Oggi è l’Overshoot Day dell’Italia, da oggi siamo in “debito ecologico” (Foto Pixabay)

Se tutto il Pianeta consumasse come gli italiani, oggi sarebbero finite le risorse che la Terra ha a disposizione per rigenerarsi. Oggi, 6 maggio, è l’Overshoot Day dell’Italia, come segnalato dal Global Footprint Network. La data simboleggia che, se tutta l’umanità consumasse come gli italiani, già oggi avremmo già “esaurito” tutte le risorse naturali del Pianeta. Per l’occasione il WWF lancia un monito: spetta a noi il compito di inverire la rotta e abbandonare stili di consumo che “ignorano il senso del limite”.

 

Credit: Global Footprint Network 2025, www.overshootday.org and www.footprintnetwork.org.

 

Overshoot Day, si esauriscono le risorse naturali

Il Country Overshoot Day, che per l’Italia cade il 6 maggio, serve dunque a identificare, in proiezione planetaria, il giorno in cui se tutta la popolazione mondiale vivesse come gli abitanti di uno Stato, in questo caso l’Italia (con gli stessi livelli di consumo di energia, acqua, cibo, risorse) avrebbe già esaurito tutte le risorse naturali rinnovabili a disposizione per l’intero anno a livello globale. Dopo questa data, si entra in una fase di “debito ecologico”. Si consuma più di quanto il Pianeta possa rigenerare, si intaccano le risorse del futuro, si danneggiano gli ecosistemi.

Non tutti i paesi hanno lo stesso Overshoot Day. Nel 2025 il primo paese ad aver consumato idealmente tutte le risorse del Pianeta è stato il Qatar il 6 febbraio, l’ultimo sarà l’Uruguay il 17 dicembre. Fra i paesi che più velocemente sfruttano le risorse del Pianeta ci sono gli Stati Uniti (il cui Overshoot Day è caduto il 13 marzo 2025), gli Emirati Arabi Uniti (16 marzo), l’Unione europea (29 aprile).

L’umanità da anni vive “in debito”. La stima generale è che ci vorrebbero 1,7 Pianeti per soddisfare i bisogni della popolazione mondiale. Ma rispetto a questa media mondiale, gli abitanti dell’Italia (come pure di Germania e Francia) hanno un’impronta ecologica quattro volte la biocapacità disponibile.

Il WWF ricorda allora che “ci vorrebbero le risorse di circa 3 Pianeti se tutti vivessero come noi italiani (…) Se tutti consumassimo come gli abitanti degli Stati Uniti servirebbero 5 Pianeti. Non a caso gli USA hanno avuto il loro Overshoot Day il 15 marzo di quest’anno.

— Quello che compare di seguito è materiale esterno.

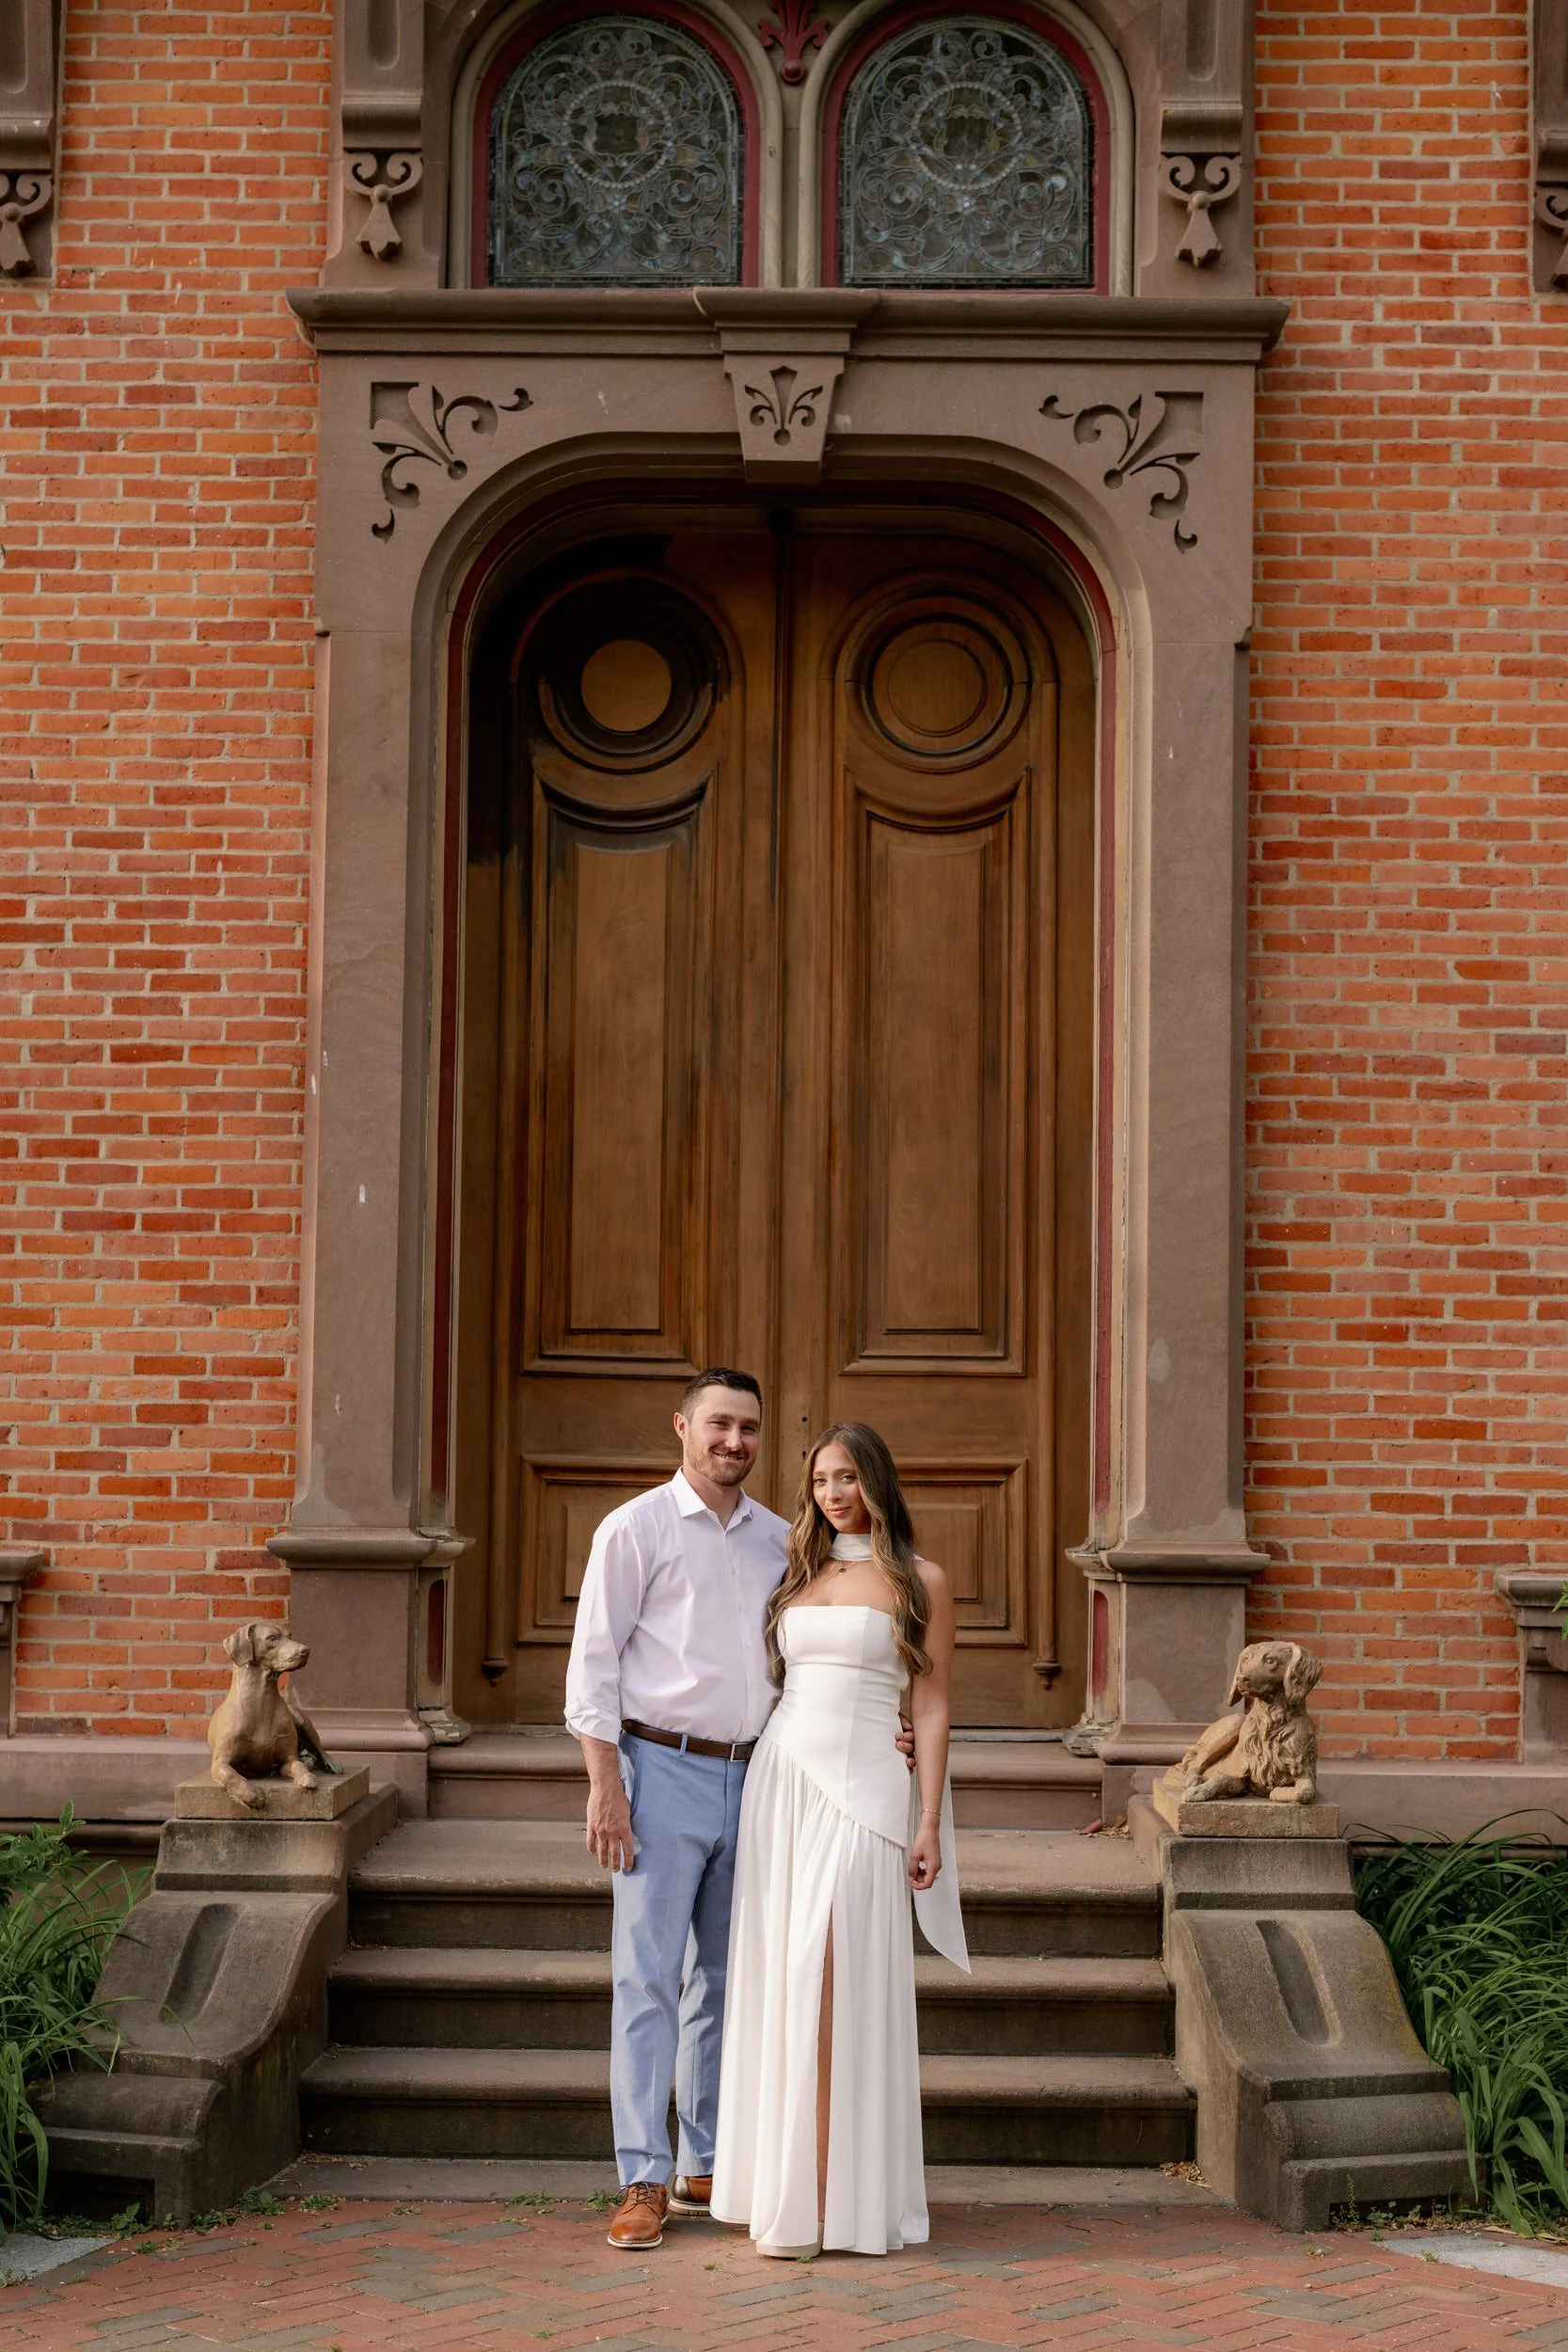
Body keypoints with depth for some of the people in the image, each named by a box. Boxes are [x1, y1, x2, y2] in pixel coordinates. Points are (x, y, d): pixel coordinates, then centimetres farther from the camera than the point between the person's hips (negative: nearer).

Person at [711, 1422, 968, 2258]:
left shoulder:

Il risultato è che stiamo collettivamente sottoponendo la Terra a una pressione sempre maggiore”.

WWF: siamo “in debito con la Terra”

«Oltre 1 milione di specie è minacciato di estinzione, il 75% delle terre emerse e il 66% degli ambienti marini sono stati significativamente alterati dall’uomo, e il cambiamento climatico peggiora di anno in anno. La scienza è inequivocabile: la crisi ambientale deve essere affrontata entro questo decennio se vogliamo costruire un futuro sostenibile – afferma Eva Alessi, Responsabile Sostenibilità del WWF Italia – Esaurire le risorse ecosistemiche di un anno è come spendere più di quanto si guadagna. L’impronta ecologica è il denaro che spendi: ogni attività – mangiare, usare energia, costruire, viaggiare – consuma risorse naturali, proprio come se prelevassi dal tuo conto in banca. La biocapacità è il tuo stipendio annuale: rappresenta le risorse che la Terra è in grado di rigenerare in un anno. Se spendi meno di quanto guadagni, sei in equilibrio. Ma se le spese superano le entrate, entri in deficit. Lo stesso vale per il Pianeta: se consumiamo più risorse di quelle che la Terra può rigenerare, attingiamo alle riserve future, proprio come chi si indebita per coprire le spese eccessive. Spetta dunque a noi stessi il compito di invertire la rotta e abbandonare stili di consumo che ignorano il senso del limite».